# THINGS TO DO:
A: Retype a passage from the cat bed thread, starting at the words "## Tonkmom64 (Oct" and stopping after the words "Argent (Feb 15, 2005)".
B: Answer these questions using the cat bed thread.
(i) At which store did Padunk buy the bed?
(ii) In which magazine did Tonkmom64 think the bed had appeared?
(iii) Where does Ashdyre's cat sleep instead of in his beds?

# SOURCE EXTRACT:
-- START --

# Punky likes her new cat bed



## Padunk (Oct 20, 2003)




----------



## limyer (Nov 19, 2004)

Punky is a super looking cat! I love the bed! Can you tell us the dimensions, where you purchased etc. I haven't seen any like that in this part of the world.


----------



## Padunk (Oct 20, 2003)

The bed was a great find! It's super soft, almost fleece like. I bought it at Meijer which is a store very much like Wal-Mart except it's only in the Midwest right now. It's 19x19 inches, machine washable, and regular price was $8.99. (I also think it's supposed to be a dog bed. :wink: ) The tag says it's made by a company called "40 winks designs" but I couldn't find anything on the net about them.


----------



## coaster (Dec 1, 2004)

Wow -- that's PLUSH!! The bed, I mean......well, OK, the cat, too!!


----------



## jonsgirl (Nov 7, 2003)

Awww Punky sleeps so cute! I love when they do that.


----------



## The Cat's Pyjamas (Feb 15, 2005)

Padunk said:


> It's 19x19 inches, machine washable, and regular price was $8.99. (I also think it's supposed to be a dog bed. :wink: )


CUTE PIC!!  

I just bought a bed for my guys that is supposed to be a dog bed. My cats' arses are too big for most cat beds! :lol:


----------



## DesnBaby (Apr 18, 2004)

She is hiding from you, ha, ha, ha! :lol:


----------



## Ashdyre (Oct 4, 2004)

my cat never likes his beds... he either sleeps in mine, or on top of the couch.


----------



## kitkat (Sep 22, 2003)

That's cute how she's sleeping. I like the bed too


----------



## Tonkmom64 (Oct 2, 2004)

Punky looks so comfy!

I think I saw that bed in a magazine........Drs. Foster & Smith? 

Her fur is so shiny. What's her beauty secret?


----------



## Argent (Feb 15, 2005)

I've seen those at PetSmart as well....perhaps I should get one for Milan (although she likes my queen bed and my lay-z-boy recliner)


----------



## Padunk (Oct 20, 2003)

Tonkmom64 said:


> Punky looks so comfy!
> 
> I think I saw that bed in a magazine........Drs. Foster & Smith?
> 
> Her fur is so shiny. What's her beauty secret?


Bingo! Here it is on the Drs. Foster and Smith web site.

Punky's beauty secrets are just that... secrets. :wink:


----------



## jessamica8 (Aug 17, 2004)

Nice bed - cute cat, too!


----------



## LoveMyKitties (Nov 12, 2004)

Malcolm and Ophie are jealous!!

Punky looks so sweet, all nice and snuggly!


----------

-- END --

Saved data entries
-- START --

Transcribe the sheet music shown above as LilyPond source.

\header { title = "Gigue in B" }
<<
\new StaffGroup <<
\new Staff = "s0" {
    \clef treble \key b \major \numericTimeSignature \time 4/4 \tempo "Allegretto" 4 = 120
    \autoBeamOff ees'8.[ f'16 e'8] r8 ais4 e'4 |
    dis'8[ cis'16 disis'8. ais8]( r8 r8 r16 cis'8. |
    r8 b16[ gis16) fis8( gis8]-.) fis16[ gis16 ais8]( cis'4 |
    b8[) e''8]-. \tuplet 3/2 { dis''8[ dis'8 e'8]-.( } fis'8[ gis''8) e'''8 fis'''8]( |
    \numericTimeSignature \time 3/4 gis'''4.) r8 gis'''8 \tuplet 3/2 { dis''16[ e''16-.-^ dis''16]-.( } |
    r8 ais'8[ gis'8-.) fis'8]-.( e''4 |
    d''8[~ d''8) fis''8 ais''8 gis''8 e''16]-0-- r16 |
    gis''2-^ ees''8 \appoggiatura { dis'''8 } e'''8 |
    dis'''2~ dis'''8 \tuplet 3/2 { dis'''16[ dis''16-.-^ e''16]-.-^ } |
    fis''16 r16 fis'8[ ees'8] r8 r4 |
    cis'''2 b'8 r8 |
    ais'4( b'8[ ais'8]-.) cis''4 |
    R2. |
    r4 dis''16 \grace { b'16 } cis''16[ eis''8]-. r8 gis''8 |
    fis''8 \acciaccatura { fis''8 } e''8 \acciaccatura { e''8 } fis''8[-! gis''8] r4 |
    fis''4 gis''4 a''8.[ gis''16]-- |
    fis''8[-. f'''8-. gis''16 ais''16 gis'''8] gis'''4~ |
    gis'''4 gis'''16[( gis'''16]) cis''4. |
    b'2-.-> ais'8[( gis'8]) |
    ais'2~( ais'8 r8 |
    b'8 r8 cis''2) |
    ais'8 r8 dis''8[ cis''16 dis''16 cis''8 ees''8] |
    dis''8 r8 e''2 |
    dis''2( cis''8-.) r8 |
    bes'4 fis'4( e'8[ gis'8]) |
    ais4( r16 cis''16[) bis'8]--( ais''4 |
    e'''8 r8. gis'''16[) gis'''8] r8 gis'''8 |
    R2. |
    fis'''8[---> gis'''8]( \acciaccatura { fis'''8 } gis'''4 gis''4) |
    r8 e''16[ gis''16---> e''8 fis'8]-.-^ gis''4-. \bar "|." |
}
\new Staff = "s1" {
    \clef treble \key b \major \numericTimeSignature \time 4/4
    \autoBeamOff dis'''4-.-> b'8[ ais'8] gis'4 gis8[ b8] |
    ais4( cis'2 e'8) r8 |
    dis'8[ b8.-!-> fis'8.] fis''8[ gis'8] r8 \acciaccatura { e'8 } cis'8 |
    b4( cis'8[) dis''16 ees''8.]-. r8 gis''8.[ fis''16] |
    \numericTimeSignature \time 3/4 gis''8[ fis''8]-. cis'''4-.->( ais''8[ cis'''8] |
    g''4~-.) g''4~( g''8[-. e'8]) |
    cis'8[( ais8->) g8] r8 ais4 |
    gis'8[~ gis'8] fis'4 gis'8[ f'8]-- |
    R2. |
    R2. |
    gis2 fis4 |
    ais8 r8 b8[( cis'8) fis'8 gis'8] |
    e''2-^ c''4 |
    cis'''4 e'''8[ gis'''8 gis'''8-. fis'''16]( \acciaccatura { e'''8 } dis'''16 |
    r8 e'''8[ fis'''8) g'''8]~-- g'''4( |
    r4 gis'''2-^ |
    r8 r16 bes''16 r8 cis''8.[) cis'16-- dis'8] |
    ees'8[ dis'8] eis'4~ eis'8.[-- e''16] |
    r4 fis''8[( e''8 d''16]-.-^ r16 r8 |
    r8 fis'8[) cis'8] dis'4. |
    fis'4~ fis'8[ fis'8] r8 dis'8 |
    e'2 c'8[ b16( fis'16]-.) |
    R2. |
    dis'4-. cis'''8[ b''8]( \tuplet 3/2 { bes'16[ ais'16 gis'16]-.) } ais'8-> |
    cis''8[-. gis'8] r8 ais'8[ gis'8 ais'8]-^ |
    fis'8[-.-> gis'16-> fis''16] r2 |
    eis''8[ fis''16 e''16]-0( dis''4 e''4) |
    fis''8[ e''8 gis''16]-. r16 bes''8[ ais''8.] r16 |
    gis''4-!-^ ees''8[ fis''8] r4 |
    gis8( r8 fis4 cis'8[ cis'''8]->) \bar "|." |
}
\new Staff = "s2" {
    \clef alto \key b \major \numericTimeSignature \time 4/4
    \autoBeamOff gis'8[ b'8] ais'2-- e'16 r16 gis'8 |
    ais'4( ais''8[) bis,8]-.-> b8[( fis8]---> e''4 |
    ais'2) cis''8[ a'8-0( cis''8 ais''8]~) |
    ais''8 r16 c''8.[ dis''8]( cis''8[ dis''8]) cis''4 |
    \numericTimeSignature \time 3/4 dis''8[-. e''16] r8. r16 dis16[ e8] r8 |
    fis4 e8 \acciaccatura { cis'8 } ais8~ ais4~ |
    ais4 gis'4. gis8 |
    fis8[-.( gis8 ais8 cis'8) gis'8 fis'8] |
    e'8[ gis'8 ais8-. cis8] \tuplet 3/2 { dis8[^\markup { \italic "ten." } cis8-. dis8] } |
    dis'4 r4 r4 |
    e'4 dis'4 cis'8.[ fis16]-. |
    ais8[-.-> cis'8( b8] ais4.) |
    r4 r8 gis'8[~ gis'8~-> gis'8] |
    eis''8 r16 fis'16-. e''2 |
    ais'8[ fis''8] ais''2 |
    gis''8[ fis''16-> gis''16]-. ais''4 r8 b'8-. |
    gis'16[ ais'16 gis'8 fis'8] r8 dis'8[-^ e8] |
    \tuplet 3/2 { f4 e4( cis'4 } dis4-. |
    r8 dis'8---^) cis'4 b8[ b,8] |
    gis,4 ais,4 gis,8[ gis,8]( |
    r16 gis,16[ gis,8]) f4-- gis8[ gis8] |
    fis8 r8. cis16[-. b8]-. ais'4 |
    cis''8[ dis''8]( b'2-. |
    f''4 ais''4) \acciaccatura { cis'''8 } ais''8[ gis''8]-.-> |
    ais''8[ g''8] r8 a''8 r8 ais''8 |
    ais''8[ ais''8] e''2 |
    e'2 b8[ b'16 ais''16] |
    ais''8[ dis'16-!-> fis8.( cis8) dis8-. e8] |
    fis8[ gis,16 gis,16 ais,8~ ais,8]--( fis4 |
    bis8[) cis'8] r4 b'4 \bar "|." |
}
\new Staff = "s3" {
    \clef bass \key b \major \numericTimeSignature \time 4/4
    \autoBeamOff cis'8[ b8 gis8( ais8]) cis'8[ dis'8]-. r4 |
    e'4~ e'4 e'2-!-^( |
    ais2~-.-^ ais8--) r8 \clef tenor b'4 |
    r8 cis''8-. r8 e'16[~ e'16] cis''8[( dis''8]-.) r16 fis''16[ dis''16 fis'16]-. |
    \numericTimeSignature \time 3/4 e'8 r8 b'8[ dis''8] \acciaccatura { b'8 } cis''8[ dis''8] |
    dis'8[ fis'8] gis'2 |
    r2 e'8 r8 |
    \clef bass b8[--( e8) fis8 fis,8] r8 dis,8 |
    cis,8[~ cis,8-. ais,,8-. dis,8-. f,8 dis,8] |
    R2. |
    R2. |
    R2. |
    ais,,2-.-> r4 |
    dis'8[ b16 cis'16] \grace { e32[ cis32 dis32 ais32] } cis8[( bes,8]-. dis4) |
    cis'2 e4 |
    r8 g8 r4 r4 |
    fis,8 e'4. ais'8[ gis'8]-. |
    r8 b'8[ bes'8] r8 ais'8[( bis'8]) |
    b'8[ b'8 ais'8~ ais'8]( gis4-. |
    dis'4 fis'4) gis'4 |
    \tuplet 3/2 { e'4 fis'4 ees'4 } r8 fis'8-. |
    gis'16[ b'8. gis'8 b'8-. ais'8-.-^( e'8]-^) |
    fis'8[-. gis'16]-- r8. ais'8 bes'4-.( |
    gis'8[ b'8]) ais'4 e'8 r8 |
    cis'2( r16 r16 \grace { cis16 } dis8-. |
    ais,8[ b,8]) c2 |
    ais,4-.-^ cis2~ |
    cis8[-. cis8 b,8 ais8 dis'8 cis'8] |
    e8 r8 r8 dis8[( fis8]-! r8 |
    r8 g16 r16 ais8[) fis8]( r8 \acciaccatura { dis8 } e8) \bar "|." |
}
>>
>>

-- END --

# RESULTS IN ORDER:
A:
## Tonkmom64 (Oct 2, 2004)

Punky looks so comfy!

I think I saw that bed in a magazine........Drs. Foster & Smith? 

Her fur is so shiny. What's her beauty secret?


----------



## Argent (Feb 15, 2005)

B:
(i) Meijer.
(ii) Drs. Foster & Smith.
(iii) In Ashdyre's bed or on top of the couch.